Bien que 43 % des sièges soient occupés par des femmes, Thérèse Mailloux, du Groupe Femmes, Politique et Démocratie (GFPD), estime que « des reculs sont tout à fait possibles ».

Elles souhaitent que la parité et la diversité de la législature soient garanties par le projet de loi que la Coalition avenir Québec (CAQ) s'est engagée à déposer au plus tard ce 1er octobre.

En vertu du nouveau mode de scrutin sur lequel s'étaient entendus tous les partis de l'opposition l'an dernier, 60 % des députés seraient toujours élus en fonction du mode de scrutin actuel, mais dans un nombre de circonscriptions restreint.

Les 40 % restants combleraient des sièges dits de compensation pour mieux refléter la proportion des votes obtenue par leur formation sur le plan national.

Le MDN, le GFPD et ses partenaires réclament une alternance d'hommes et de femmes sur les listes régionales que les partis seraient appelés à dresser pour cette portion compensatoire du scrutin.

Une question de recrutement

Pour Mme Mailloux, l'idée selon laquelle la parité s'établirait par elle-même au fil des ans constitue un mythe tenace.

Ça ne viendra pas tout seul, ça demande un travail. Toutes les études démontrent que tout se passe à l'étape de la sélection et du recrutement des candidatures, que c'est là où le bât blesse.

Thérèse Mailloux, du Groupe Femmes, Politique et Démocratie

« Les femmes ayant été absentes depuis si longtemps de ce type de poste là, elles sont peut-être moins prêtes à se lancer aussi vite que les hommes, expose-t-elle.
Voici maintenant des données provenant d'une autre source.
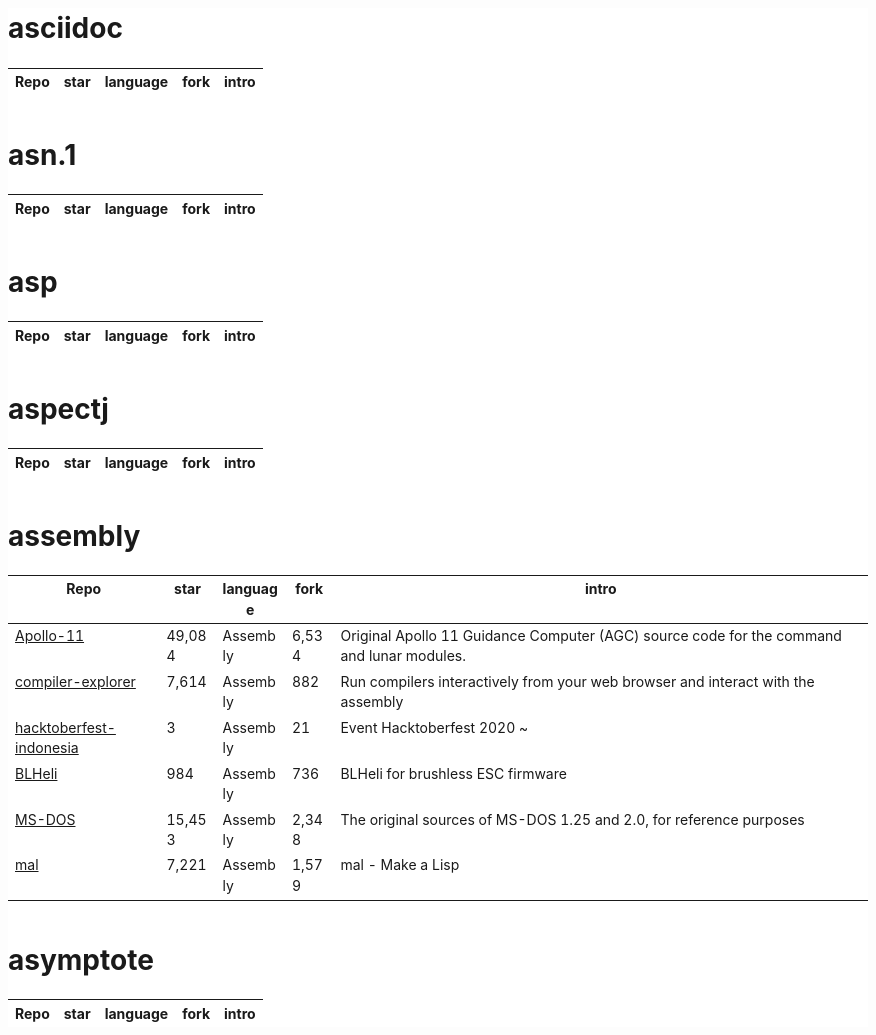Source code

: 
# asciidoc

Repo|star|language|fork|intro
-|-|-|-|-



# asn.1

Repo|star|language|fork|intro
-|-|-|-|-



# asp

Repo|star|language|fork|intro
-|-|-|-|-



# aspectj

Repo|star|language|fork|intro
-|-|-|-|-



# assembly

Repo|star|language|fork|intro
-|-|-|-|-
[Apollo-11](https://github.com/chrislgarry/Apollo-11)|49,084|Assembly|6,534|Original Apollo 11 Guidance Computer (AGC) source code for the command and lunar modules.
[compiler-explorer](https://github.com/compiler-explorer/compiler-explorer)|7,614|Assembly|882|Run compilers interactively from your web browser and interact with the assembly
[hacktoberfest-indonesia](https://github.com/fdciabdul/hacktoberfest-indonesia)|3|Assembly|21|Event Hacktoberfest 2020 ~
[BLHeli](https://github.com/bitdump/BLHeli)|984|Assembly|736|BLHeli for brushless ESC firmware
[MS-DOS](https://github.com/microsoft/MS-DOS)|15,453|Assembly|2,348|The original sources of MS-DOS 1.25 and 2.0, for reference purposes
[mal](https://github.com/kanaka/mal)|7,221|Assembly|1,579|mal - Make a Lisp


# asymptote

Repo|star|language|fork|intro
-|-|-|-|-


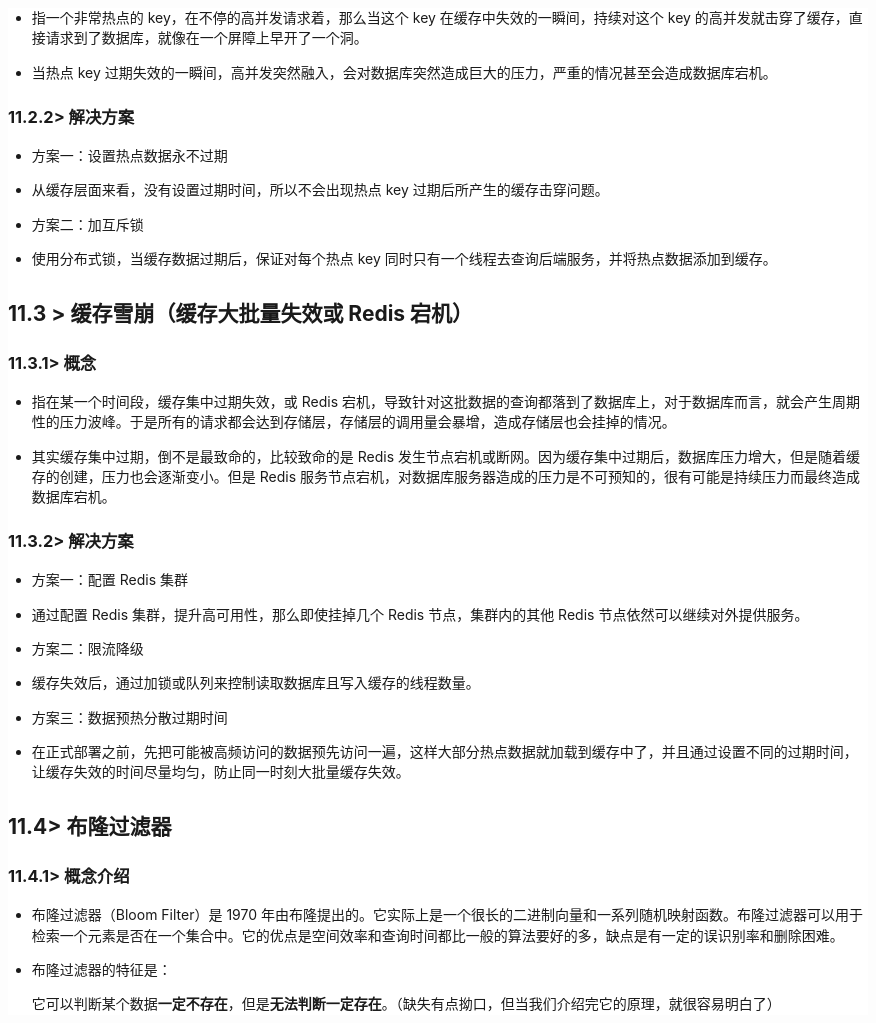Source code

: *   指一个非常热点的 key，在不停的高并发请求着，那么当这个 key 在缓存中失效的一瞬间，持续对这个 key 的高并发就击穿了缓存，直接请求到了数据库，就像在一个屏障上早开了一个洞。
    
*   当热点 key 过期失效的一瞬间，高并发突然融入，会对数据库突然造成巨大的压力，严重的情况甚至会造成数据库宕机。
    

### 11.2.2> 解决方案

*   方案一：设置热点数据永不过期
    

*   从缓存层面来看，没有设置过期时间，所以不会出现热点 key 过期后所产生的缓存击穿问题。
    

*   方案二：加互斥锁
    

*   使用分布式锁，当缓存数据过期后，保证对每个热点 key 同时只有一个线程去查询后端服务，并将热点数据添加到缓存。
    

11.3 > 缓存雪崩（缓存大批量失效或 Redis 宕机）
------------------------------

### 11.3.1> 概念

*   指在某一个时间段，缓存集中过期失效，或 Redis 宕机，导致针对这批数据的查询都落到了数据库上，对于数据库而言，就会产生周期性的压力波峰。于是所有的请求都会达到存储层，存储层的调用量会暴增，造成存储层也会挂掉的情况。
    
*   其实缓存集中过期，倒不是最致命的，比较致命的是 Redis 发生节点宕机或断网。因为缓存集中过期后，数据库压力增大，但是随着缓存的创建，压力也会逐渐变小。但是 Redis 服务节点宕机，对数据库服务器造成的压力是不可预知的，很有可能是持续压力而最终造成数据库宕机。
    

### 11.3.2> 解决方案

*   方案一：配置 Redis 集群
    

*   通过配置 Redis 集群，提升高可用性，那么即使挂掉几个 Redis 节点，集群内的其他 Redis 节点依然可以继续对外提供服务。
    

*   方案二：限流降级
    

*   缓存失效后，通过加锁或队列来控制读取数据库且写入缓存的线程数量。
    

*   方案三：数据预热分散过期时间
    

*   在正式部署之前，先把可能被高频访问的数据预先访问一遍，这样大部分热点数据就加载到缓存中了，并且通过设置不同的过期时间，让缓存失效的时间尽量均匀，防止同一时刻大批量缓存失效。
    

11.4> 布隆过滤器
-----------

### 11.4.1> 概念介绍

*   布隆过滤器（Bloom Filter）是 1970 年由布隆提出的。它实际上是一个很长的二进制向量和一系列随机映射函数。布隆过滤器可以用于检索一个元素是否在一个集合中。它的优点是空间效率和查询时间都比一般的算法要好的多，缺点是有一定的误识别率和删除困难。
    
*   布隆过滤器的特征是：
    
    它可以判断某个数据**一定不存在**，但是**无法判断一定存在**。（缺失有点拗口，但当我们介绍完它的原理，就很容易明白了）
Il y a une culture des pratiques de recrutement, des réseaux surtout, qui fait en sorte que les hommes ont tendance à se recruter entre eux. »

Pour ce qui est des candidatures dans les circonscriptions, Mme Mailloux suggère de contraindre les partis à présenter entre 45 et 55 % de femmes. Ils ont par ailleurs tous déjà franchi le seuil de 40 % de candidatures féminines, souligne-t-elle.

Une rencontre demandée

Françoise David rapporte que la ministre responsable de la réforme du mode de scrutin, Sonia LeBel, s'était montrée favorable à l'alternance hommes-femmes sur les listes, mais qu'un de ses conseillers a récemment rejeté l'idée d'inclure des dispositions contraignantes dans le projet de loi.

La coalition réclame une rencontre avec François Legault afin d'obtenir un engagement ferme envers la parité, puisqu'il s'apprête vraisemblablement à réaliser cette promesse sur laquelle étaient revenus bon nombre de ses prédécesseurs.

« Il y a des embûches, on ne se les cachera pas, reconnaît Françoise David. Mais on n'a pas de raison de douter de sa parole. »

Parmi les organisations ayant uni leur voix à cette cause figurent la Centrale des syndicats du Québec, l'Observatoire québécois de la démocratie et le Comité des femmes de l'Amicale des anciens parlementaires.

La Fédération des femmes du Québec, la Fédération des travailleurs et travailleuses du Québec ainsi que la Confédération des syndicats nationaux font également partie du lot.